Cecil Moore wrote:
AI4QJ wrote:
Going further, I am still trying to consider how the extra angle can
also be absorbed "into" an impedance discontinuity.

I have started a phasor diagram of it but it is not
finished yet. Maybe a Smith Chart explanation will
work. All lines are lossless.

On a Smith Chart normalized to 100 ohms, lay out the
10 degrees of 100 ohm line from the infinity point,
i.e. the open-circuit point. The reactance value
is tan(90-10) = 5.67. That means the reactance value
is 5.67*100 = -j567 ohms which has to be the value
at the impedance discontinuity.

Now on a Smith Chart normalized to 600 ohms, lay out
the x degrees of 600 ohm line from the zero point
to the point where -j567/600 is located.

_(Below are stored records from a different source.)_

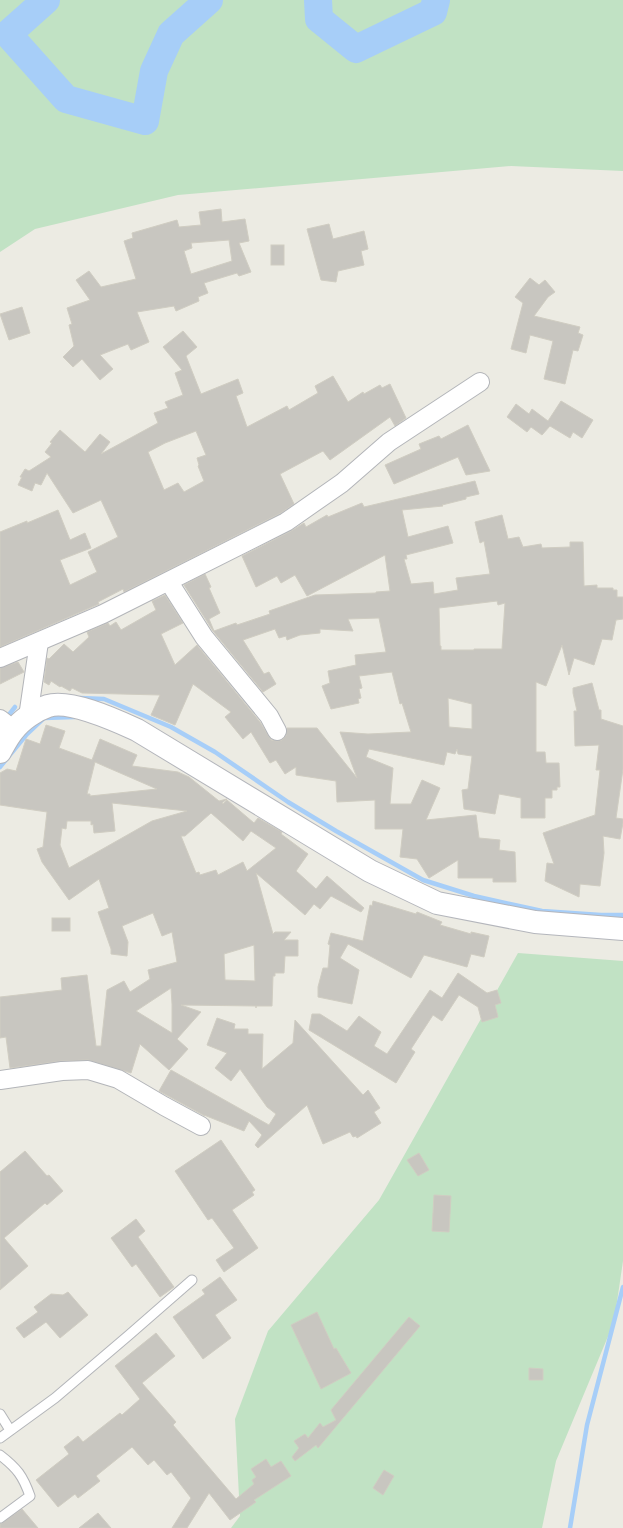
<svg xmlns="http://www.w3.org/2000/svg" width="623" height="1528" viewBox="0 0 623 1528" font-family="Helvetica,sans-serif">
<style>
.green{fill:#c1e2c4}
.lines{fill:none;stroke-linecap:round;stroke-linejoin:round}
.stream{stroke:#a7cef8;stroke-width:4.5}
.river{stroke:#a7cef8;stroke-width:28}
.building{fill:#c8c6c0;stroke:#d0cdc2;fill-rule:evenodd}
.lane-casing{stroke:#b3b5b9;stroke-width:11}
.street-casing{stroke:#b3b5b9;stroke-width:20}
.secondary-casing{stroke:#b4b6bc;stroke-width:24}
.lane{stroke:#fff;stroke-width:9}
.street{stroke:#fff;stroke-width:18}
.secondary{stroke:#fff;stroke-width:22}
</style>
<rect width="100%" height="100%" fill="#ecebe3"/>
<g class="green">
<path d="M0 0H623V171L511 166 178 195 35 229 0 252Z"/>
<path d="M518 953 623 961V1261L614 1322 556 1461 542 1528H231L240 1516 235 1419 268 1331 379 1200Z"/>
</g>
<g class="lines">
<g class="stream">
<path d="M80 698 104 699 171 727 215 752 288 802 336 831 423 880 474 896 542 911 601 915H623"/>
<path d="M8 719V716L15 707"/>
<path d="M0 767 27 734 44 718 75 717"/>
<path d="M570 1528 587 1425 623 1287"/>
</g>
<g class="river">
<path d="M46 0 8 34 66 99 145 121 154 71 171 34 209 0"/>
<path d="M318 0 319 19 356 49 433 12 436 0"/>
</g>
</g>
<g class="building">
<path d="M221 209 222 222 245 219 249 241 239 243 251 272 239 276 237 273 204 283 208 293 198 297 199 301 176 311 174 306 137 312 149 342 131 350 128 344 100 355 113 369 100 380 82 359 73 367 63 357 74 346 69 325 72 324 67 308 90 300 76 280 89 271 101 287 136 279 124 241 133 238 132 233 177 220 179 227 201 225 199 212ZM229 240 232 261 191 274 184 251 192 248 191 243Z"/>
<path d="M329 224 333 239 364 231 368 249 361 251 364 265 338 271 336 282 321 280 307 229Z"/>
<rect x="271" y="245" width="13" height="20"/>
<path d="M530 278 539 285 545 280 555 292 548 297 534 316 580 327 578 333 583 335 578 351 573 350 565 384 544 379 553 341 530 335 526 353 511 349 523 303 515 297Z"/>
<path d="M22 307 30 333 9 340 0 314Z"/>
<path d="M183 331 197 347 186 356 201 394 238 379 243 393 236 396 247 427 287 406 289 410 318 393 315 386 333 376 348 402 363 392 364 394 380 385 382 388 390 384 406 418 395 426 390 417 330 460 323 451 280 474 294 504 281 513 124 592 123 589 98 602 99 604 0 647V532L27 521V523L58 510 70 540 85 533 91 548 60 560 70 585 97 572 88 552 118 537 101 500 73 513 47 473 41 485 35 483 32 491 18 485 22 477H20L25 469 29 471 51 457 45 452 52 443 50 442 60 430 85 452 100 434 110 442 101 454 158 423 154 413 168 408 165 402 183 395 175 373 182 370 163 347ZM196 431 206 455 197 458 199 465 198 466 204 481 184 492 178 483 164 490 148 452 165 443Z"/>
<path d="M561 401 593 420 582 438 573 432 570 438 550 426 542 435 531 427 527 432 507 417 516 404 529 414 532 409 548 421Z"/>
<path d="M468 425 490 471 466 475 458 457 394 484 385 465 421 449 419 444 439 436 441 439Z"/>
<path d="M475 481 479 494 466 497V499L442 505 443 506 402 510 408 537 448 526 453 543 406 555 407 559H404L411 584 433 582 434 594 458 590 456 578 490 574 484 541 480 543 475 522 502 515 508 539 519 537 523 547 541 544 542 548 570 547V542H583L584 586 597 585V588H613V590H617V597H623V619L616 620 612 640 602 639 594 665 574 658 569 675 562 645 546 686 536 682V752H545L546 763H559L560 787H557V790H552V798H545V818H521V798L499 794 495 814 464 809 462 790 468 789 472 756 458 754 457 749 455 754 447 752 444 765 369 749 366 757 393 768 390 804H411L422 780 440 788 426 820 476 815 479 838 500 840 499 850 515 852 516 882H493V878H458V860L429 878 417 859 400 857 403 829H375V800L337 802 336 781 296 775V767L285 774 276 760 270 763 251 732 243 739 225 717 231 712 193 684 175 725 151 715 160 695 82 693 72 688 70 691 61 686 60 687 51 681 49 685 44 682 47 658 49 659 64 644 73 652 89 637 87 632 108 623 110 626 116 622 121 630 156 610 152 601 165 595 183 623 161 634 175 665 197 645 260 722 271 740 277 741 282 740 286 736 287 728H317L357 778 340 732 368 734 411 732 402 703 400 704 392 672 359 676 362 688 359 689 361 698 358 699 359 703 331 709 322 686 330 683 328 671 356 665 355 655 386 652 379 618 348 619 353 631 320 629V633L300 635 287 640 286 636 279 638 275 629 243 640 264 674 269 672 276 684 263 692 213 631 184 585 205 574 211 587 209 588 220 613 209 619 214 631 236 623 237 625 270 614 269 611 315 595 376 593V592L390 591 385 555 307 596 295 575 281 583 277 576 256 587 242 556 291 531 304 523 306 527 327 515 328 517 362 503 364 507ZM497 601 498 605 505 603 502 649H474V650H441V646H440L439 608ZM448 698 472 704V729L449 727Z"/>
<path d="M18 662 24 672 0 684V668Z"/>
<path d="M592 683 599 710H601V719L623 726V769L616 818 623 819V823L620 839 603 836 604 853 600 886 580 884 579 897 545 881 547 863 554 864 543 833 595 815 600 770H596L599 745 575 746 574 711H577L573 693V688Z"/>
<path d="M46 725 65 731 59 748 92 760 100 739 137 755 132 766 178 772 189 777 219 801 227 799 222 803 223 804 227 800 254 823 258 818 282 832 281 834 308 854 296 871 316 889 327 876 364 908 361 912 331 896 320 909 314 904 305 915 256 873 273 934 275 932H291L284 940H298V956H285L284 973H275V976H273L272 1006H256V1008V1006L181 1005 201 1012 177 1039 188 1049 169 1070 140 1044 131 1073 88 1060 61 1061 10 1068 6 1037 0 1038V997L62 990 61 978 87 975 96 1046H101L107 990 124 981 130 992 150 979 148 970 177 962 172 932 162 936 153 913 122 926 128 942 127 956 111 954V949L98 912 109 908 99 879 69 900 42 862 37 849 43 847 47 812 0 805V773L7 769 16 771 26 739 40 744ZM95 762 104 766 157 789 90 796V794H87ZM112 803 187 811 152 821 69 868 60 845 62 828 66 829 67 821H91V825L93 824 94 833 115 831ZM211 813 243 841 251 831 276 848 247 871 243 862 218 875 216 870 200 875 199 872 196 873 181 836H185ZM254 945 255 981 225 980 224 954ZM171 988 172 1004V1033L136 1011Z"/>
<path d="M373 901 416 914 417 912 442 922 440 925 471 934V932L489 936 484 957 471 954 467 967 424 955 411 978 348 944 340 958 359 970 352 1004 318 997V987L323 968H328L330 945 328 944 331 933 363 941 370 905 372 906Z"/>
<rect x="52" y="918" width="18" height="13"/>
<path d="M458 973 487 993 497 990 501 1003 495 1005 498 1017 482 1022 478 1007 459 995 442 1021 433 1015 411 1049 415 1052 396 1083 309 1030 312 1014H320L347 1031 359 1016 381 1032 374 1046 387 1054 430 990 442 998Z"/>
<path d="M217 1018 235 1024 234 1029H248V1034H263L262 1069 293 1043 295 1020 363 1095 368 1090 380 1108 374 1112 381 1123 357 1138 356 1136 353 1137 350 1132 323 1144 307 1105 258 1148 255 1145 262 1135 249 1121 244 1131 204 1115 205 1116 159 1091 171 1070 269 1125 276 1114 267 1107 240 1069 231 1081 215 1068 227 1053 207 1045Z"/>
<path d="M221 1140 255 1190 252 1192 254 1195 232 1210 258 1248 224 1272 216 1260 234 1248 212 1218 208 1220 175 1171Z"/>
<path d="M25 1151 47 1176 49 1175 63 1191 47 1205 45 1203 4 1238 28 1266 0 1290V1172Z"/>
<path d="M419 1153 429 1170 418 1176 407 1160Z"/>
<path d="M434 1195 451 1196 449 1232 432 1231Z"/>
<path d="M136 1219 145 1231 138 1237 174 1287 160 1297 136 1264 132 1267 111 1238Z"/>
<path d="M220 1277 237 1300 215 1315 231 1338 203 1359 173 1317 205 1294 202 1290Z"/>
<path d="M68 1292 88 1315 60 1338 46 1322 24 1338 16 1328 38 1312 34 1307 51 1294 63 1295Z"/>
<path d="M317 1312 334 1349 336 1348 351 1373 321 1389 291 1325Z"/>
<path d="M409 1317 420 1326 318 1448 316 1445 295 1461 292 1457 299 1448 294 1441 305 1434 308 1438 320 1423 323 1427 336 1420 331 1410Z"/>
<path d="M156 1333 175 1356 142 1383 176 1422 173 1425 236 1499 254 1484 252 1480 256 1477 251 1469 266 1459 271 1467 281 1461 291 1476 254 1500 256 1502 230 1520 209 1493 187 1528H172L191 1498 171 1472 167 1475 154 1460 148 1465 132 1447 96 1476 100 1481 78 1498 75 1494 58 1507 36 1480 69 1454 64 1447 78 1436 83 1442 120 1413 122 1415 140 1399 115 1366Z"/>
<path d="M529 1368 543 1369V1380H529Z"/>
<path d="M384 1470 394 1476 383 1495 373 1488Z"/>
<path d="M22 1509 38 1528H0V1524Z"/>
<path d="M98 1513 111 1528H79Z"/>
</g>
<g class="lines">
<g class="lane-casing">
<g id="lane">
<path d="M0 1414 10 1430"/>
<path d="M0 1438 55 1398 129 1335 192 1280"/>
<path d="M0 1455C17 1468 23 1476 30 1496L0 1518"/>
</g>
</g>
<g class="street-casing">
<g id="street">
<path d="M169 582 204 637 269 716 277 731"/>
<path d="M0 658 103 614 286 522 342 483 389 442 480 382"/>
<path d="M28 717 39 642"/>
<path d="M0 719 14 730"/>
<path d="M0 1080 62 1071 88 1070 118 1079 164 1106 201 1126"/>
</g>
</g>
<g class="secondary-casing">
<path id="secondary" d="M0 752C4 745 8 737 13 731 21 720 36 710 48 706 70 699 117 721 137 730L370 871 437 903 535 922 623 929"/>
</g>
<use href="#lane" class="lane"/>
<use href="#street" class="street"/>
<use href="#secondary" class="secondary"/>
</g>
</svg>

Read the
number of degrees required. It is Arctan(567/600)
which is equal to ~43 degrees.

The phase shift at the impedance discontinuity is
therefore 90-10-43 = 37 degrees.

Wrong. In the first place, you obviously don't know the criterion for
resonance. In the second place you just assume the number
90 without any reason. In the third place, the number 37
has only your assumption for the necessity of a 90 degree
phase shift to justify its existence. As I wrote before, this
is pretty poor shooting for a professional symbol slinger.
73,
Tom Donaly, KA6RUH